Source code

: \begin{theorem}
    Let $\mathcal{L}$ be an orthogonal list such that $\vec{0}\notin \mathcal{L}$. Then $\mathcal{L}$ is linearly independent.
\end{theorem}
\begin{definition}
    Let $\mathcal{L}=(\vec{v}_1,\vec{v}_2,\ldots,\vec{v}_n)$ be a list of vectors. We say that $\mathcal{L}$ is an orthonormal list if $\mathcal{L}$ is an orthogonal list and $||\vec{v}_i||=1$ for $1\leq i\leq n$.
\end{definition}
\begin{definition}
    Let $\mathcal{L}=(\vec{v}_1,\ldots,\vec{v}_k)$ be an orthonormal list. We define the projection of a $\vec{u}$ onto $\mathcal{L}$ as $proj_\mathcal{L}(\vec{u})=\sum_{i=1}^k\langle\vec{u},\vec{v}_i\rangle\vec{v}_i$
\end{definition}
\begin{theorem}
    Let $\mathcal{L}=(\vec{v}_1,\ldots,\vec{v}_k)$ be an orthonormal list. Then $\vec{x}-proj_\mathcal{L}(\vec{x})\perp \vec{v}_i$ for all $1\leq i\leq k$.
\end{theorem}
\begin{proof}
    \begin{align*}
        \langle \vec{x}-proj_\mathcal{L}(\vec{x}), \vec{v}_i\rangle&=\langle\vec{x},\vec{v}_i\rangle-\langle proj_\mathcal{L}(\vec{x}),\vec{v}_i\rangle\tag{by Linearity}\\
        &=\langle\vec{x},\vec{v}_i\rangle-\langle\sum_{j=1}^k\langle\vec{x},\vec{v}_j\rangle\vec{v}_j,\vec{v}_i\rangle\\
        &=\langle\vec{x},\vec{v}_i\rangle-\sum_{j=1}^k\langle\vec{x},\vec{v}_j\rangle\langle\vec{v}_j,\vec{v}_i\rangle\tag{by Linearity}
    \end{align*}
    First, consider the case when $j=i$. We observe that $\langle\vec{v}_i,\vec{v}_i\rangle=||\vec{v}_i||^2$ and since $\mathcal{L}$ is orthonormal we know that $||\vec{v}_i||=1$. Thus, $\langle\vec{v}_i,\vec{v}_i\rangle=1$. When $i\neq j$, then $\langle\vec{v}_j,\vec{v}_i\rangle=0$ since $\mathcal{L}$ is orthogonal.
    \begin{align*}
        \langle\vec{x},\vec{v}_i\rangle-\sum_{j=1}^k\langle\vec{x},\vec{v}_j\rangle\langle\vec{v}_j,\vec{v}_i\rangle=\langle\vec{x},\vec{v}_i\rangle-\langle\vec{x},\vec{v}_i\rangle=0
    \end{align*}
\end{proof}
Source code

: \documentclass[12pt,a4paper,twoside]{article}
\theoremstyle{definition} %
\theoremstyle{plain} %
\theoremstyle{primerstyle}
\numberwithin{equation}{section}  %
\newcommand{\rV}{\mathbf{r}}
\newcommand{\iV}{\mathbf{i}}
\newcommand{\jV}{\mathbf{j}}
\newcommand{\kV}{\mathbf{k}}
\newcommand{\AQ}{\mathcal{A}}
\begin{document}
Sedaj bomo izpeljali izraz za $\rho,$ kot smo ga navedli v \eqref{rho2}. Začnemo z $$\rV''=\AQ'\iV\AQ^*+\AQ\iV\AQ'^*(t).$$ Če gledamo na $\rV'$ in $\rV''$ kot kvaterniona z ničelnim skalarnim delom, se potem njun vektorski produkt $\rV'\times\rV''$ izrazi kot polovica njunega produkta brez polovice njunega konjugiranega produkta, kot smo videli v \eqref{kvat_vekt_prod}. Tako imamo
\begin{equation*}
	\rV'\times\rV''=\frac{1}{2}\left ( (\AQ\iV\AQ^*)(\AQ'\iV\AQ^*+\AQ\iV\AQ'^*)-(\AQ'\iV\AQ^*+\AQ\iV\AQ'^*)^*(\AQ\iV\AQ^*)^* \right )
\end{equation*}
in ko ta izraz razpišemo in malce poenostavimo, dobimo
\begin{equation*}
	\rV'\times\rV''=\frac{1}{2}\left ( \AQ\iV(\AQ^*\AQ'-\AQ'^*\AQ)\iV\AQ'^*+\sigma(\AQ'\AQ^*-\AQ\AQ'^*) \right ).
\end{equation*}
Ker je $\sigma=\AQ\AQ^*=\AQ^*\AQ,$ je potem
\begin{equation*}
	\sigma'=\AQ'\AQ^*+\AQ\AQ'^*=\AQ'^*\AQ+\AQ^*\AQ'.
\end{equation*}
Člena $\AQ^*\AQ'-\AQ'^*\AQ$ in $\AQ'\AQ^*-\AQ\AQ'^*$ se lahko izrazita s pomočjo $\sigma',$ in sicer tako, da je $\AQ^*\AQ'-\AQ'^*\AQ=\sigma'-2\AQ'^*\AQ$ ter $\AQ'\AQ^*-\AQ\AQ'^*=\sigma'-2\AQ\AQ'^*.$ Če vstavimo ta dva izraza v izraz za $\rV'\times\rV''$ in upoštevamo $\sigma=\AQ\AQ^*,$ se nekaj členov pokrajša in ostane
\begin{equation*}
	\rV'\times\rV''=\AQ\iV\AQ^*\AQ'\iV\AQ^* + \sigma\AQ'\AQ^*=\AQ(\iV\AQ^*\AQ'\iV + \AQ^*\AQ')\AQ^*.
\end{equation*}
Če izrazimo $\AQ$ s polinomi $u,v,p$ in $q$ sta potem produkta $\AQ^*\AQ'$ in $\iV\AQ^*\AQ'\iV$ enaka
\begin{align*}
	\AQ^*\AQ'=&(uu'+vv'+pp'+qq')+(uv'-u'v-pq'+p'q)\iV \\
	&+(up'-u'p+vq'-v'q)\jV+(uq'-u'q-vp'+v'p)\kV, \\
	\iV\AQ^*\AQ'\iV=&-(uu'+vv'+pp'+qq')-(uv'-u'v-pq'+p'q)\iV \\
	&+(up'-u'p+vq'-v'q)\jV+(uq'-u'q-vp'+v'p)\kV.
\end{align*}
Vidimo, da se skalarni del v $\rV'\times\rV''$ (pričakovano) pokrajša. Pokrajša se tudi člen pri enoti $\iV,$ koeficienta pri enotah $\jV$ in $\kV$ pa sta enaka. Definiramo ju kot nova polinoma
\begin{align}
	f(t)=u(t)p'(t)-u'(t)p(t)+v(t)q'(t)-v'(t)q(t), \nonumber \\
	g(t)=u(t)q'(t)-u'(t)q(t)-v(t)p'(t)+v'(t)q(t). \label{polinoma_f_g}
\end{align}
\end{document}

* **Exercise requirements**: Repeat all the records without altering a single word.

* **Response box**:
Source code

: \begin{theorem}
    Let $\mathcal{L}$ be an orthogonal list such that $\vec{0}\notin \mathcal{L}$. Then $\mathcal{L}$ is linearly independent.
\end{theorem}
\begin{definition}
    Let $\mathcal{L}=(\vec{v}_1,\vec{v}_2,\ldots,\vec{v}_n)$ be a list of vectors. We say that $\mathcal{L}$ is an orthonormal list if $\mathcal{L}$ is an orthogonal list and $||\vec{v}_i||=1$ for $1\leq i\leq n$.
\end{definition}
\begin{definition}
    Let $\mathcal{L}=(\vec{v}_1,\ldots,\vec{v}_k)$ be an orthonormal list. We define the projection of a $\vec{u}$ onto $\mathcal{L}$ as $proj_\mathcal{L}(\vec{u})=\sum_{i=1}^k\langle\vec{u},\vec{v}_i\rangle\vec{v}_i$
\end{definition}
\begin{theorem}
    Let $\mathcal{L}=(\vec{v}_1,\ldots,\vec{v}_k)$ be an orthonormal list. Then $\vec{x}-proj_\mathcal{L}(\vec{x})\perp \vec{v}_i$ for all $1\leq i\leq k$.
\end{theorem}
\begin{proof}
    \begin{align*}
        \langle \vec{x}-proj_\mathcal{L}(\vec{x}), \vec{v}_i\rangle&=\langle\vec{x},\vec{v}_i\rangle-\langle proj_\mathcal{L}(\vec{x}),\vec{v}_i\rangle\tag{by Linearity}\\
        &=\langle\vec{x},\vec{v}_i\rangle-\langle\sum_{j=1}^k\langle\vec{x},\vec{v}_j\rangle\vec{v}_j,\vec{v}_i\rangle\\
        &=\langle\vec{x},\vec{v}_i\rangle-\sum_{j=1}^k\langle\vec{x},\vec{v}_j\rangle\langle\vec{v}_j,\vec{v}_i\rangle\tag{by Linearity}
    \end{align*}
    First, consider the case when $j=i$. We observe that $\langle\vec{v}_i,\vec{v}_i\rangle=||\vec{v}_i||^2$ and since $\mathcal{L}$ is orthonormal we know that $||\vec{v}_i||=1$. Thus, $\langle\vec{v}_i,\vec{v}_i\rangle=1$. When $i\neq j$, then $\langle\vec{v}_j,\vec{v}_i\rangle=0$ since $\mathcal{L}$ is orthogonal.
    \begin{align*}
        \langle\vec{x},\vec{v}_i\rangle-\sum_{j=1}^k\langle\vec{x},\vec{v}_j\rangle\langle\vec{v}_j,\vec{v}_i\rangle=\langle\vec{x},\vec{v}_i\rangle-\langle\vec{x},\vec{v}_i\rangle=0
    \end{align*}
\end{proof}
Source code

: \documentclass[12pt,a4paper,twoside]{article}
\theoremstyle{definition} %
\theoremstyle{plain} %
\theoremstyle{primerstyle}
\numberwithin{equation}{section}  %
\newcommand{\rV}{\mathbf{r}}
\newcommand{\iV}{\mathbf{i}}
\newcommand{\jV}{\mathbf{j}}
\newcommand{\kV}{\mathbf{k}}
\newcommand{\AQ}{\mathcal{A}}
\begin{document}
Sedaj bomo izpeljali izraz za $\rho,$ kot smo ga navedli v \eqref{rho2}. Začnemo z $$\rV''=\AQ'\iV\AQ^*+\AQ\iV\AQ'^*(t).$$ Če gledamo na $\rV'$ in $\rV''$ kot kvaterniona z ničelnim skalarnim delom, se potem njun vektorski produkt $\rV'\times\rV''$ izrazi kot polovica njunega produkta brez polovice njunega konjugiranega produkta, kot smo videli v \eqref{kvat_vekt_prod}. Tako imamo
\begin{equation*}
	\rV'\times\rV''=\frac{1}{2}\left ( (\AQ\iV\AQ^*)(\AQ'\iV\AQ^*+\AQ\iV\AQ'^*)-(\AQ'\iV\AQ^*+\AQ\iV\AQ'^*)^*(\AQ\iV\AQ^*)^* \right )
\end{equation*}
in ko ta izraz razpišemo in malce poenostavimo, dobimo
\begin{equation*}
	\rV'\times\rV''=\frac{1}{2}\left ( \AQ\iV(\AQ^*\AQ'-\AQ'^*\AQ)\iV\AQ'^*+\sigma(\AQ'\AQ^*-\AQ\AQ'^*) \right ).
\end{equation*}
Ker je $\sigma=\AQ\AQ^*=\AQ^*\AQ,$ je potem
\begin{equation*}
	\sigma'=\AQ'\AQ^*+\AQ\AQ'^*=\AQ'^*\AQ+\AQ^*\AQ'.
\end{equation*}
Člena $\AQ^*\AQ'-\AQ'^*\AQ$ in $\AQ'\AQ^*-\AQ\AQ'^*$ se lahko izrazita s pomočjo $\sigma',$ in sicer tako, da je $\AQ^*\AQ'-\AQ'^*\AQ=\sigma'-2\AQ'^*\AQ$ ter $\AQ'\AQ^*-\AQ\AQ'^*=\sigma'-2\AQ\AQ'^*.$ Če vstavimo ta dva izraza v izraz za $\rV'\times\rV''$ in upoštevamo $\sigma=\AQ\AQ^*,$ se nekaj členov pokrajša in ostane
\begin{equation*}
	\rV'\times\rV''=\AQ\iV\AQ^*\AQ'\iV\AQ^* + \sigma\AQ'\AQ^*=\AQ(\iV\AQ^*\AQ'\iV + \AQ^*\AQ')\AQ^*.
\end{equation*}
Če izrazimo $\AQ$ s polinomi $u,v,p$ in $q$ sta potem produkta $\AQ^*\AQ'$ in $\iV\AQ^*\AQ'\iV$ enaka
\begin{align*}
	\AQ^*\AQ'=&(uu'+vv'+pp'+qq')+(uv'-u'v-pq'+p'q)\iV \\
	&+(up'-u'p+vq'-v'q)\jV+(uq'-u'q-vp'+v'p)\kV, \\
	\iV\AQ^*\AQ'\iV=&-(uu'+vv'+pp'+qq')-(uv'-u'v-pq'+p'q)\iV \\
	&+(up'-u'p+vq'-v'q)\jV+(uq'-u'q-vp'+v'p)\kV.
\end{align*}
Vidimo, da se skalarni del v $\rV'\times\rV''$ (pričakovano) pokrajša. Pokrajša se tudi člen pri enoti $\iV,$ koeficienta pri enotah $\jV$ in $\kV$ pa sta enaka. Definiramo ju kot nova polinoma
\begin{align}
	f(t)=u(t)p'(t)-u'(t)p(t)+v(t)q'(t)-v'(t)q(t), \nonumber \\
	g(t)=u(t)q'(t)-u'(t)q(t)-v(t)p'(t)+v'(t)q(t). \label{polinoma_f_g}
\end{align}
\end{document}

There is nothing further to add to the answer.